In an effort to extrapolate the above practice in the application in the sciatic buttress, we describe the use of the IOO view, which makes the fluoroscopic visualization of the AIIS easy. We advocate for the use of this view, and we think that the obturator outlet view is unnecessary. We support that the IOO view should be used to identify the correct starting point for the following reasons:

  1. 1.

    It is easy to obtain and familiar to all orthopedic surgeons who are treating pelvic and acetabular fractures. This view has been used mainly to define the safe corridor for the application of implants that are directed from the anterior inferior iliac spine to the posterior inferior iliac spine or vise versa [4, 19]. This view is also used to define the outer cortex of the iliac bone in the application of iliosacral screws and prevent the penetration of its outer cortex or leaving the screws proud [26]. It has also recently been described for the safe application of implants during the fixation of posterior wall fractures [27].

  2. 2.

    It offers clear tangential visualization of the AIIS and thus reassurance that the implants are away from the main anatomical structures at risk (i.e., the femoral nerve).

  3. 3.

    It obviates the use of the obturator oblique view and makes the entire procedure faster. Additionally, the fluoroscopy C-arm is always away form the surgeon, thus minimizing the risk of de-sterilization during the procedure. Although not tested in this study, it is reasonable to assume that the above benefits might be useful in situations when time is of essence, e.g., when the anterior inferior EXFIX is used for stabilization of a hemodynamically unstable patient. Nevertheless, we appreciate that we have not documented the surgical time and the radiation required for insertion of supra-acetabular screws using this technique.

  4. 4.

    Additional to the identification of the starting/entry point, it can be simultaneously used to define the trajectory of the implant. It is our observation that the most technically demanding and time-consuming step during the application of an anterior inferior EXFIX is to maintain the correct trajectory of the drill bit during the transition of one fluoroscopic view to another at the beginning of the operation, i.e., in defining the correct entry point. This is because the AIIS is a small convex structure offering small purchase surface area for safe anchoring of the implants. By using the IOO view instead of the OO view, the correct trajectory is defined from the very beginning. Furthermore, avoiding tilting the top of the C-arm caudally facilitates the maintenance of the correct starting point once this is obtained. The AIIS is also visible in the classic inlet view of the pelvis. Nevertheless, with this view it is not possible to delineate the trajectory of the implant and the IOO is again necessary.

  5. 5.

    No special instructions/training for the radiographers are necessary, since this view is already being used in the same procedure.
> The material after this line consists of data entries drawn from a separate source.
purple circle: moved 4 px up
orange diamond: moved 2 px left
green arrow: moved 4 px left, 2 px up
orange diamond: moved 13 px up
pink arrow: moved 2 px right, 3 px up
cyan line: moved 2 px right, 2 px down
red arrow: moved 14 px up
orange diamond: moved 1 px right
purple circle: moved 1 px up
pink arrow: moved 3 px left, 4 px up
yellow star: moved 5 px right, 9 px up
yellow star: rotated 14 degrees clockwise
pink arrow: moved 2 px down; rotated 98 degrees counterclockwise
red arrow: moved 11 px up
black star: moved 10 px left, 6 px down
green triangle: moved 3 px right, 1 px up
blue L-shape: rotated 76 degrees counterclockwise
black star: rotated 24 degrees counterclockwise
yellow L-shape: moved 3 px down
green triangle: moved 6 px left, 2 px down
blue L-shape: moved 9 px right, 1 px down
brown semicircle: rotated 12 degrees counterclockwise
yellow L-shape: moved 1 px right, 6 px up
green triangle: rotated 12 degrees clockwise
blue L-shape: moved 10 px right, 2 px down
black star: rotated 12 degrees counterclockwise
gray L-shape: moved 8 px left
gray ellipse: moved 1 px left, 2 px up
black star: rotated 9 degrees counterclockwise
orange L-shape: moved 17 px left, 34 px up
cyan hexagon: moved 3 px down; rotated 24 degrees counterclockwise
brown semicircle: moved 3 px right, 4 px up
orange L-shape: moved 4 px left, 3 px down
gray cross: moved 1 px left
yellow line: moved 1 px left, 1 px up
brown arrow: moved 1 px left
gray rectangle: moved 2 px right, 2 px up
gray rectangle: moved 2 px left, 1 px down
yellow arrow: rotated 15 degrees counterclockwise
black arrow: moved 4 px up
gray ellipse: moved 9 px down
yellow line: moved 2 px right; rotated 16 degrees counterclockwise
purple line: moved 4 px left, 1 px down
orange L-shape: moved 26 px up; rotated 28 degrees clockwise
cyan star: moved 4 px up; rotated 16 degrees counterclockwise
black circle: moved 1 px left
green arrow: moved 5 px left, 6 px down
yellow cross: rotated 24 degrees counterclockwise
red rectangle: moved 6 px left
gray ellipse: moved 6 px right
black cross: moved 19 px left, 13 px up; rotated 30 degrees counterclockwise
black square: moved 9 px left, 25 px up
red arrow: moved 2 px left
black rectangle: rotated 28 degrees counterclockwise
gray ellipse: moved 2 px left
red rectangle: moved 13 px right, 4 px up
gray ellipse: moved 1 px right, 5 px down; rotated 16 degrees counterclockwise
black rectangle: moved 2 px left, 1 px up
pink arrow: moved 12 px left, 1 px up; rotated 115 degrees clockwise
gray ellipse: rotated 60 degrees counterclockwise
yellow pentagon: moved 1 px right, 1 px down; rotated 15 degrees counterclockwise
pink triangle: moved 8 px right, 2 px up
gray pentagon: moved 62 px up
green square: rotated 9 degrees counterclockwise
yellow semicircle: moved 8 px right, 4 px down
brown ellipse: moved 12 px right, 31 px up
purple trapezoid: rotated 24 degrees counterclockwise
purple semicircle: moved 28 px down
We appreciate that not having assessed the safety of the use of the “IOO” view in cadavers and/or sawbones and/or postoperative CT scans is one of the limitations of the study, which primarily aimed to present the optimization of a known technique and the relevant technical details pertaining to it. However, our clinical experience and nowadays the routine application of this view provides with the confidence that the technique has a short learning curve, is safe and reproducible.

Conclusion

The IOO fluoroscopic view provides tangential imaging of the AIIS. It can be used along with the IO view to identify the AIIS in two planes. Implants to the supra-acetabular sciatic buttress corridor can be inserted using only the IOO and IO views. The use of the OO view for fluoroscopic identification of the AIIS  is unnecessary. We consider the technique used in this case series useful in the application of both internal (INFIX, internal fixation in acetabular fractures) and external fixation (supra-acetabular EXFIX) implants.